In time, the 'mains' supply arrived in the village and all my thoughts of streams drying up were forgotten. Forgotten indeed right up until fifteen years ago when we found our olive farm in Bestagno, Liguria and decided to throw it all in and move to the wilds of the Italian countryside.
As I engaged with the natural world once again, re-aware of the seasons' natural rhythms, I started to think about the viability of life in this rugged and remote landscape without that precious commodity, water.
My mother was a real country woman. She had talked about climate change and the impact of intensive farming on soil, water, other species and the environment all her life. As early as the 1970's she would berate local farmers as they sprayed their crops (and anything else they happened to fly over) with chemical pesticides and fertilisers.

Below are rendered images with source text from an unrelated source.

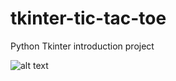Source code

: # tkinter-tic-tac-toe
Python Tkinter introduction project

![alt text](https://i.imgur.com/VADkdcz.png "Example picture")
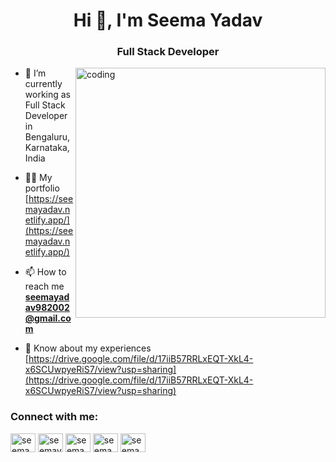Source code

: <h1 align="center">Hi 👋, I'm Seema Yadav</h1>
<h3 align="center">Full Stack Developer</h3>
<img align ="right" alt="coding" width="400" src=https://raw.githubusercontent.com/seemayadav09/seemayadav09/blob/main/Screenshot%202025-02-10%20140420.png>

- 🌱 I’m currently working as Full Stack Developer in Bengaluru, Karnataka, India

- 👨‍💻 My portfolio [https://seemayadav.netlify.app/](https://seemayadav.netlify.app/)

- 📫 How to reach me **seemayadav982002@gmail.com**

- 📄 Know about my experiences [https://drive.google.com/file/d/17iiB57RRLxEQT-XkL4-x6SCUwpyeRiS7/view?usp=sharing](https://drive.google.com/file/d/17iiB57RRLxEQT-XkL4-x6SCUwpyeRiS7/view?usp=sharing)

<h3 align="left">Connect with me:</h3>
<p align="left">
<a href="https://twitter.com/seemaaaa09" target="blank"><img align="center" src="https://raw.githubusercontent.com/rahuldkjain/github-profile-readme-generator/master/src/images/icons/Social/twitter.svg" alt="seemaaaa09" height="30" width="40" /></a>
<a href="https://linkedin.com/in/seemayadav09" target="blank"><img align="center" src="https://raw.githubusercontent.com/rahuldkjain/github-profile-readme-generator/master/src/images/icons/Social/linked-in-alt.svg" alt="seemayadav09" height="30" width="40" /></a>
<a href="https://instagram.com/seemaaaa_09" target="blank"><img align="center" src="https://raw.githubusercontent.com/rahuldkjain/github-profile-readme-generator/master/src/images/icons/Social/instagram.svg" alt="seemaaaa_09" height="30" width="40" /></a>
<a href="https://www.leetcode.com/seema_yadav" target="blank"><img align="center" src="https://raw.githubusercontent.com/rahuldkjain/github-profile-readme-generator/master/src/images/icons/Social/leet-code.svg" alt="seema_yadav" height="30" width="40" /></a>
<a href="https://auth.geeksforgeeks.org/user/seema09" target="blank"><img align="center" src="https://raw.githubusercontent.com/rahuldkjain/github-profile-readme-generator/master/src/images/icons/Social/geeks-for-geeks.svg" alt="seema09" height="30" width="40" /></a>
</p>

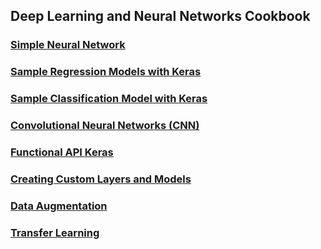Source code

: ## Deep Learning and Neural Networks Cookbook
### [Simple Neural Network](neural_network.ipynb)
### [Sample Regression Models with Keras](keras_regression_nn_template.ipynb)
### [Sample Classification Model with Keras](keras_classification_nn_template.ipynb)
### [Convolutional Neural Networks (CNN)](cnn.ipynb)
### [Functional API Keras](functional_api_keras.ipynb)
### [Creating Custom Layers and Models](custom_layers_and_models.ipynb)
### [Data Augmentation](data_augmentation.ipynb)
### [Transfer Learning](transfer_learning.ipynb)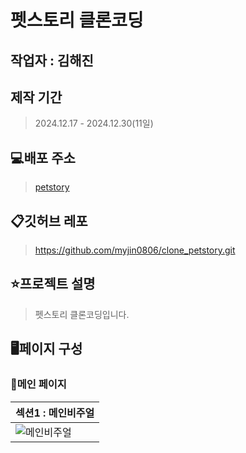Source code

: # 펫스토리 클론코딩

## 작업자 : 김해진

## 제작 기간
> 2024.12.17 - 2024.12.30(11일)

## 💻배포 주소
> [petstory](https://clone-petstory.netlify.app/)

## 📋깃허브 레포
> https://github.com/myjin0806/clone_petstory.git

## ⭐️프로젝트 설명
> 펫스토리 클론코딩입니다. 

## 🖥페이지 구성
### 🎲메인 페이지
| 섹션1 : 메인비주얼                                                                                                      |
| :---------------------------------------------------------------------------------------------------------------------- |
| ![메인비주얼]() |

> 
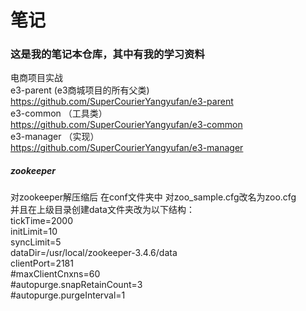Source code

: # 笔记
<H3>这是我的笔记本仓库，其中有我的学习资料</H3>

电商项目实战 <br/>
e3-parent (e3商城项目的所有父类) <br/>
https://github.com/SuperCourierYangyufan/e3-parent <br/>
e3-common （工具类） <br/>
https://github.com/SuperCourierYangyufan/e3-common <br/>
e3-manager （实现） <br/>
https://github.com/SuperCourierYangyufan/e3-manager <br/>








<H5>zookeeper</H5>
对zookeeper解压缩后 在conf文件夹中 对zoo_sample.cfg改名为zoo.cfg</br>并且在上级目录创建data文件夹改为以下结构：</BR>
tickTime=2000</br>
initLimit=10</br>
syncLimit=5</br>
dataDir=/usr/local/zookeeper-3.4.6/data</br>
clientPort=2181</br>
#maxClientCnxns=60</br>
#autopurge.snapRetainCount=3</br>
#autopurge.purgeInterval=1</br>

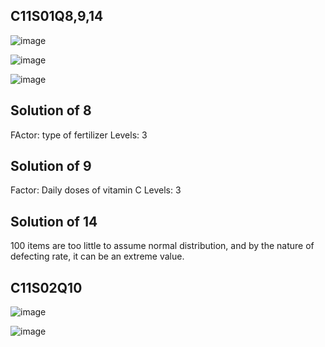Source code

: ## C11S01Q8,9,14

![image](https://github.com/user-attachments/assets/5eb17de7-fe39-48df-80f5-4a2cb273049d)

![image](https://github.com/user-attachments/assets/7e7b4570-7e58-44a5-b49a-2bc1c26b860e)

![image](https://github.com/user-attachments/assets/1135d0a0-70eb-473a-96f8-c4c0dafad2eb)

## Solution of 8
FActor: type of fertilizer
Levels: 3
## Solution of 9
Factor: Daily doses of vitamin C
Levels: 3
## Solution of 14
100 items are too little to assume normal distribution, and by the nature of defecting rate, it can be an extreme value.

## C11S02Q10
![image](https://github.com/user-attachments/assets/64e6c932-ba49-4d46-9900-e3adefd0f4cb)

![image](https://github.com/user-attachments/assets/c70cf92e-d3a0-48a0-919f-f9e806d1e0be)


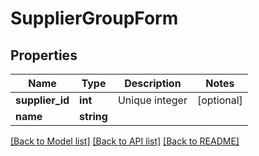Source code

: # SupplierGroupForm

## Properties
Name | Type | Description | Notes
------------ | ------------- | ------------- | -------------
**supplier_id** | **int** | Unique integer | [optional] 
**name** | **string** |  | 

[[Back to Model list]](../README.md#documentation-for-models) [[Back to API list]](../README.md#documentation-for-api-endpoints) [[Back to README]](../README.md)


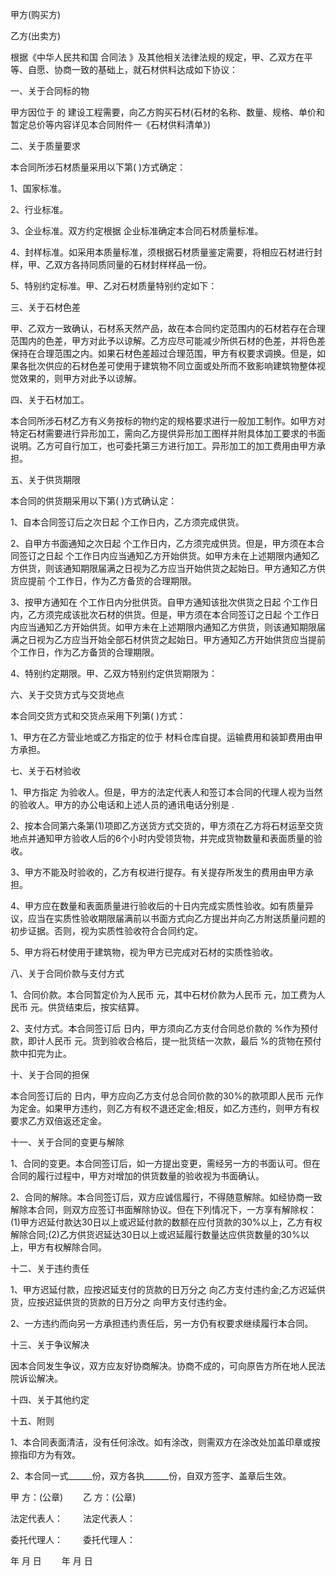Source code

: 
 


甲方(购买方)


乙方(出卖方)


根据《中华人民共和国
合同法
》及其他相关法律法规的规定，甲、乙双方在平等、自愿、协商一致的基础上，就石材供料达成如下协议：


一、关于合同标的物


甲方因位于 的 建设工程需要，向乙方购买石材(石材的名称、数量、规格、单价和暂定总价等内容详见本合同附件一《石材供料清单》)


二、关于质量要求


本合同所涉石材质量采用以下第( )方式确定：


1、国家标准。


2、行业标准。


3、企业标准。双方约定根据 企业标准确定本合同石材质量标准。


4、封样标准。如采用本质量标准，须根据石材质量鉴定需要，将相应石材进行封样，甲、乙双方各持同质同量的石材封样样品一份。


5、特别约定标准。甲、乙对石材质量特别约定如下：


三、关于石材色差


甲、乙双方一致确认，石材系天然产品，故在本合同约定范围内的石材若存在合理范围内的色差，甲方对此予以谅解。乙方应尽可能减少所供石材的色差，并将色差保持在合理范围之内。如果石材色差超过合理范围，甲方有权要求调换。但是，如果各批次供应的石材色差可使用于建筑物不同立面或处所而不致影响建筑物整体视觉效果的，则甲方对此予以谅解。


四、关于石材加工。


本合同所涉石材乙方有义务按标的物约定的规格要求进行一般加工制作。如甲方对特定石材需要进行异形加工，需向乙方提供异形加工图样并附具体加工要求的书面说明。乙方可自行加工，也可委托第三方进行加工。异形加工的加工费用由甲方承担。


五、关于供货期限


本合同的供货期采用以下第( )方式确认定：


1、自本合同签订后之次日起 个工作日内，乙方须完成供货。


2、自甲方书面通知之次日起 个工作日内，乙方须完成供货。但是，甲方须在本合同签订之日起 个工作日内应当通知乙方开始供货。如甲方未在上述期限内通知乙方供货，则该通知期限届满之日视为乙方应当开始供货之起始日。甲方通知乙方供货应提前 个工作日，作为乙方备货的合理期限。


3、按甲方通知在 个工作日内分批供货。自甲方通知该批次供货之日起 个工作日内，乙方须完成该批次石材的供货。但是，甲方须在本合同签订之日起 个工作日内应当通知乙方开始供货。如甲方未在上述期限内通知乙方供货，则该通知期限届满之日视为乙方应当开始全部石材供货之起始日。甲方通知乙方开始供货应当提前 个工作日，作为乙方备货的合理期限。


4、特别约定期限。甲、乙双方特别约定供货期限为：


六、关于交货方式与交货地点


本合同交货方式和交货点采用下列第( )方式：


1、甲方在乙方营业地或乙方指定的位于 材料仓库自提。运输费用和装卸费用由甲方承担。


七、关于石材验收


1、甲方指定 为验收人。但是，甲方的法定代表人和签订本合同的代理人视为当然的验收人。甲方的办公电话和上述人员的通讯电话分别是 .


2、按本合同第六条第(1)项即乙方送货方式交货的，甲方须在乙方将石材运至交货地点并通知甲方验收人后的6个小时内受领货物，并完成货物数量和表面质量的验收。


3、甲方不能及时验收的，乙方有权进行提存。有关提存所发生的费用由甲方承担。


4、甲方应在数量和表面质量进行验收后的十日内完成实质性验收。如有质量异议，应当在实质性验收期限届满前以书面方式向乙方提出并向乙方附送质量问题的初步证据。否则，视为实质性验收符合合同约定。


5、甲方将石材使用于建筑物，视为甲方已完成对石材的实质性验收。


八、关于合同价款与支付方式


1、合同价款。本合同暂定价为人民币 元，其中石材价款为人民币 元，加工费为人民币 元。供货结束后，按实结算。


2、支付方式。本合同签订后 日内，甲方须向乙方支付合同总价款的 %作为预付款，即计人民币 元。货到验收合格后，提一批货结一次款，最后 %的货物在预付款中扣完为止。


十、关于合同的担保


本合同签订后的 日内，甲方应向乙方支付总合同价款的30%的款项即人民币 元作为定金。如果甲方违约，则乙方有权不退还定金;相反，如乙方违约，则甲方有权要求乙方双倍返还定金。


十一、关于合同的变更与解除


1、合同的变更。本合同签订后，如一方提出变更，需经另一方的书面认可。但在合同的履行过程中，甲方对增加的供货数量的验收视为书面确认。


2、合同的解除。本合同签订后，双方应诚信履行，不得随意解除。如经协商一致解除本合同，则双方应签订书面解除协议。但在下列情况下，一方享有解除权：(1)甲方迟延付款达30日以上或迟延付款的数额在应付货款的30%以上，乙方有权解除合同;(2)乙方供货迟延达30日以上或迟延履行数量达应供货数量的30%以上，甲方有权解除合同。


十二、关于违约责任


1、甲方迟延付款，应按迟延支付的货款的日万分之 向乙方支付违约金;乙方迟延供货，应按迟延供货的货款的日万分之 向甲方支付违约金。


2、一方违约而向另一方承担违约责任后，另一方仍有权要求继续履行本合同。


十三、关于争议解决


因本合同发生争议，双方应友好协商解决。协商不成的，可向原告方所在地人民法院诉讼解决。


十四、关于其他约定


十五、附则


1、本合同表面清洁，没有任何涂改。如有涂改，则需双方在涂改处加盖印章或按捺指印方为有效。


2、本合同一式______份，双方各执______份，自双方签字、盖章后生效。


甲 方：(公章)　　 乙 方：(公章)


法定代表人：　　 法定代表人：


委托代理人： 　　委托代理人：


年 月 日 　　年 月 日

As we developed our Italian land and garden, we invested in our borehole, drawing the water from the source under our land. Nudo's Sicilian farmers, their land being much further south, have been used to dry summers for generations, their aquifers and wells never being replaced by mains water or simply blocked up as the wells are further north. Seeing this, we felt we should be prepared for a hotter future where water was less plentiful.
At the time I was somewhat ridiculed by our neighbours, who pointed out the regular and plentiful seasonal rainfall and the multitude of streams running all year through our valley down to the Impero River. They had a point. Even ten years ago, plenty of water to be had and even at the height of a hot summer, water flowed in our valley.
But no longer. Across Southern Europe, there are serious water shortages impacting agriculture and more recently private gardens and drinking water. The Impero River no longer flows all of the year, and its tributaries are dry. People are once again looking to pump water from under their land and local mayors are reopening ancient wells that served remote communities before the mains was installed. Luckily our water source still fills during the year providing sufficient water for our garden and crops. But the man-made reservoirs dotted around the groves, their water traditionally used to combat summer wildfires are dry. Wildfires are doused with seawater.
When the rain comes in Southern Europe, it is often torrential, like a cyclone, flooding homes in towns and cities and wreaking havoc in the countryside.
Southern Europe, like many places in the world, is facing a crisis of water scarcity and drought alongside historic floods and storm events.
If ever there was a time to support farmers who work holistically it is now. The status quo or 'sustainable' is no longer enough. The natural world needs to be regenerated and healed; its rhythms and systems kick-started again.
Nudo's olive farmers all work regeneratively. They do not suck immense quantities of water for the irrigation of industrial-sized farms from the land, causing drought elsewhere and soil erosion on their land, as many large commercial producers do. They work in a measured way, putting back more than they take, mindful of the future fertility of their soil.